As previously reported, the Senate approved a version of the tax bill. Not to be outdone, the House did, too (yesterday). The problem? Er, they’re not consistent and it’s not clear when (and if) the two can be reconciled.
The top priority of the House in what was a narrow victory, 234-197, seemed to be capital gains. The 15% tax rate for investment income, passed in years prior, was set to expire in 2008. Like most tax bills in Congress, the legislature again chose not to think long term and merely extended the current bill by two years. Likewise, other provisions set to sunset at the end of 2005, including deductions for state and local sales taxes and tuition, were also extended.
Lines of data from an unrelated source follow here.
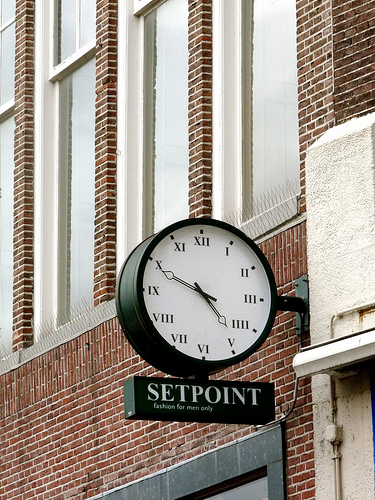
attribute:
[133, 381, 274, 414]
sign —  setpoint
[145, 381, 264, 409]
letters — White , setpoint"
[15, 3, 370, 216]
building — side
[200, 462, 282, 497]
glass — pane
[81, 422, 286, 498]
trim — Black slate door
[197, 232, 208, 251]
roman numeral — 12, black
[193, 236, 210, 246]
roman numberal — 10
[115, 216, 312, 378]
clock — dark green 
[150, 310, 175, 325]
roman numeral — 8,  black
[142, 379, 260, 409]
setpoint — word 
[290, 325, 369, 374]
frame — top, door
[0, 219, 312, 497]
wall — brick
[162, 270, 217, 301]
hand — long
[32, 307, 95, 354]
sill — white window 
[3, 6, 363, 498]
building — bricks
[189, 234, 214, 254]
numerals — 12, roman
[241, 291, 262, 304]
numerals — 3, roman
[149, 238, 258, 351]
numerals —  Roman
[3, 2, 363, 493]
building. — brick , side 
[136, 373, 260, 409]
word — men 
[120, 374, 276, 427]
sign —  reads , setpoint , dark green 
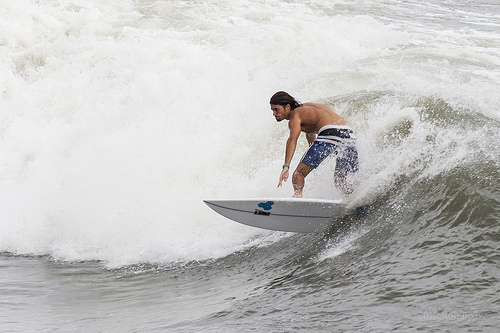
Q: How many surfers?
A: One.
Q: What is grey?
A: Water.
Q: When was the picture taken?
A: Daytime.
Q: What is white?
A: Surfboard.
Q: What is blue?
A: Shorts.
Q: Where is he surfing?
A: Ocean.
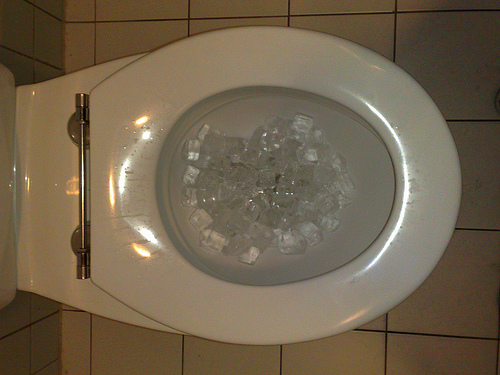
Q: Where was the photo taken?
A: It was taken at the bathroom.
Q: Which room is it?
A: It is a bathroom.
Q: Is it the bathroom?
A: Yes, it is the bathroom.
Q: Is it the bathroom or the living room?
A: It is the bathroom.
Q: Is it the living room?
A: No, it is the bathroom.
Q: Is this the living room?
A: No, it is the bathroom.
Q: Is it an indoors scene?
A: Yes, it is indoors.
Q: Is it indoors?
A: Yes, it is indoors.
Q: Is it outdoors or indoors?
A: It is indoors.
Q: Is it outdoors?
A: No, it is indoors.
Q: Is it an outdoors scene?
A: No, it is indoors.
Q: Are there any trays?
A: No, there are no trays.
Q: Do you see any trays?
A: No, there are no trays.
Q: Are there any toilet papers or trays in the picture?
A: No, there are no trays or toilet papers.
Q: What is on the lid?
A: The water is on the lid.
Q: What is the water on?
A: The water is on the lid.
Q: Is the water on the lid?
A: Yes, the water is on the lid.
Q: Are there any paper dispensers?
A: No, there are no paper dispensers.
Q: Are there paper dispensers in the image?
A: No, there are no paper dispensers.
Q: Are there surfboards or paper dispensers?
A: No, there are no paper dispensers or surfboards.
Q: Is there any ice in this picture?
A: Yes, there is ice.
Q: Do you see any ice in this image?
A: Yes, there is ice.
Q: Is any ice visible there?
A: Yes, there is ice.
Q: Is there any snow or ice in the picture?
A: Yes, there is ice.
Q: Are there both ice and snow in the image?
A: No, there is ice but no snow.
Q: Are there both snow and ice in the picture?
A: No, there is ice but no snow.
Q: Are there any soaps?
A: No, there are no soaps.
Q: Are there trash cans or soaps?
A: No, there are no soaps or trash cans.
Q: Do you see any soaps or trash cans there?
A: No, there are no soaps or trash cans.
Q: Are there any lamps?
A: No, there are no lamps.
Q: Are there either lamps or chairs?
A: No, there are no lamps or chairs.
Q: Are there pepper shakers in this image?
A: No, there are no pepper shakers.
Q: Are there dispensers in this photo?
A: No, there are no dispensers.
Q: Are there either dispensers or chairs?
A: No, there are no dispensers or chairs.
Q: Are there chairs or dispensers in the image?
A: No, there are no dispensers or chairs.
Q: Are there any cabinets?
A: No, there are no cabinets.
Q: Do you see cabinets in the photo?
A: No, there are no cabinets.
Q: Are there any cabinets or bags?
A: No, there are no cabinets or bags.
This follows a bill passed on Wednesday aimed at reducing the AMT consequences to the middle class. The AMT was originally implemented to prevent the wealthy from artificially reducing their tax bill through the use of “tax preference” items. However, the specifics of the AMT had not been re-examined in recent years and many middle class Americans were getting “caught” in the AMT tax snare. The bill passed by the House would extend for one year, through 2006, an increase in the levels of income that would be exempt from the AMT, which would result in preventing approximately 17 million or so taxpayers from being subject to the higher tax next year.
An additional tax bill passed overwhelmingly (415-4) to provide tax breaks and tax incentives to the Gulf Coast following the devastation of Hurricane Katrina.